**Extract:**
Bug 1005325 (CVE-2013-4314)

Summary: CVE-2013-4314 pyOpenSSL: hostname check bypassing vulnerability
Product: [Other] Security Response Reporter: Vincent Danen <vdanen>
Component: vulnerabilityAssignee: Red Hat Product Security <security-response-team>
Status: CLOSED NOTABUG QA Contact:
Severity: medium Docs Contact:
Priority: medium    
Version: unspecifiedCC: aavati, abaron, amarecek, aortega, apevec, ayoung, btotty, chrisw, dallan, gkotton, henri, jkurik, jlieskov, jruzicka, lhh, markmc, mcepl, nlevinki, pfrields, rbryant, rfortier, rhos-maint, rhs-bugs, sclewis, ssaha, tmraz, vbellur, vdanen
Target Milestone: ---Keywords: Security
Target Release: ---   
Hardware: All   
OS: Linux   
Whiteboard:
Fixed In Version: pyOpenSSL 0.13.1 Doc Type: Bug Fix
Doc Text:
Story Points: ---
Clone Of: Environment:
Last Closed: 2014-04-24 10:07:22 UTC Type: ---
Regression: --- Mount Type: ---
Documentation: --- CRM:
Verified Versions: Category: ---
oVirt Team: --- RHEL 7.3 requirements from Atomic Host:
Cloudforms Team: --- Target Upstream Version:
Embargoed:
Bug Depends On: 1005428, 1006138    
Bug Blocks: 1005327    

Description Vincent Danen 2013-09-06 16:24:39 UTC
The pyOpenSSL module implements hostname identity checks but it did not properly handle hostnames in the certificate that contain null bytes.  In all releases prior to 0.13.1, the string formatting of subjectAltName X509Extension instances incorrectly truncated fields of the name when encountering the null byte.

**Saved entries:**
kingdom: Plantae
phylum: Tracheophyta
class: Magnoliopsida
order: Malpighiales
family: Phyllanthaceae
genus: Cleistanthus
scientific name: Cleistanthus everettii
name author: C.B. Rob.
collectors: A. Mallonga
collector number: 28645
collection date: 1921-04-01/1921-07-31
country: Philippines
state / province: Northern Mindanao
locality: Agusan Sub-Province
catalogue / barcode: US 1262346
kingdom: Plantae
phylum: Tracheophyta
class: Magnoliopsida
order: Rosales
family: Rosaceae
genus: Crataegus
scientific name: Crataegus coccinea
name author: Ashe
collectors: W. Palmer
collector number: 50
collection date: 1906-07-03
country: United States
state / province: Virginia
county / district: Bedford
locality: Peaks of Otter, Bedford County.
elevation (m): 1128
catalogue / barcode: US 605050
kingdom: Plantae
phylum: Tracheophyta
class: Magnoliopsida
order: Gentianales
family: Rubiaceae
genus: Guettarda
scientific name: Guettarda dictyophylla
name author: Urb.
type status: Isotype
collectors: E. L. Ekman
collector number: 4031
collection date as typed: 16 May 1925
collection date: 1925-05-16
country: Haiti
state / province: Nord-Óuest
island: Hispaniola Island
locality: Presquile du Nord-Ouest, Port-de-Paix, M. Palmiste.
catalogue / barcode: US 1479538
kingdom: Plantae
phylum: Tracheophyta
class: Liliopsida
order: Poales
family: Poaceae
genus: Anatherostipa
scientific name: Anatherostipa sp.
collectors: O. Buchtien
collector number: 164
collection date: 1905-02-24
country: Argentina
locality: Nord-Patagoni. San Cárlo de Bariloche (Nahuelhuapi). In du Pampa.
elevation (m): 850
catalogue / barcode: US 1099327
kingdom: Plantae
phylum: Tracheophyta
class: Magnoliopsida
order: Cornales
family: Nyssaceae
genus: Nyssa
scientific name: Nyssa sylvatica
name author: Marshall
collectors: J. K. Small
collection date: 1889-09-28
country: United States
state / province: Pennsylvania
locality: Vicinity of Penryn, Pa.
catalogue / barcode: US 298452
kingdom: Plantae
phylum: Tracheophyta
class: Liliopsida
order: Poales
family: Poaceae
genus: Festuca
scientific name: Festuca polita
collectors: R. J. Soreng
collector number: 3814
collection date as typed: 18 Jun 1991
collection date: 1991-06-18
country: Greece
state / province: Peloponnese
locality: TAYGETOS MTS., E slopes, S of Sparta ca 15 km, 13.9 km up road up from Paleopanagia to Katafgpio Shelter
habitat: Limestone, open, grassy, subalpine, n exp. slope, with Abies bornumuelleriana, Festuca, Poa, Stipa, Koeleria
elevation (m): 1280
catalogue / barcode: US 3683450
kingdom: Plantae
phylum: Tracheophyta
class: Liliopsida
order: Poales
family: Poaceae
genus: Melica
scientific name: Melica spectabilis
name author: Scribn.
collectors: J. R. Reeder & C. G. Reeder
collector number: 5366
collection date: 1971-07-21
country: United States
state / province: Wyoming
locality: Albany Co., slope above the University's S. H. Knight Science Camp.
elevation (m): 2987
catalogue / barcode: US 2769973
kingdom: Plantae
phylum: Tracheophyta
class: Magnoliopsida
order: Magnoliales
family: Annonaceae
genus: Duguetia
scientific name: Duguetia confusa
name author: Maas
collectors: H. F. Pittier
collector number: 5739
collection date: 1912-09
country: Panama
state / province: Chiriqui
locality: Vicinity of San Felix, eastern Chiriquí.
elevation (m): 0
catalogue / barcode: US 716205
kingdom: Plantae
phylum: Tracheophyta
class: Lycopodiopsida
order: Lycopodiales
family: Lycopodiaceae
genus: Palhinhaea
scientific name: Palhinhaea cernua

**Task requirements:**
A: Answer these questions from the bug report:
(i) In which version of pyOpenSSL is the flaw fixed?
(ii) Who reported the bug?
(iii) What did the string formatting of subjectAltName X509Extension instances run into when it truncated fields of the name?
B: Does each statement agree with the bug report? Answer yes or no and quote the words that decide it.
(i) The bug's severity is marked high.
(ii) The flaw was present in every release before 0.13.1.
(iii) The listed operating system is Linux.

**Answers below:**
A:
(i) pyOpenSSL 0.13.1
(ii) Vincent Danen
(iii) The null byte

B:
(i) No: "Severity: medium"
(ii) Yes: "In all releases prior to 0.13.1"
(iii) Yes: "OS: Linux"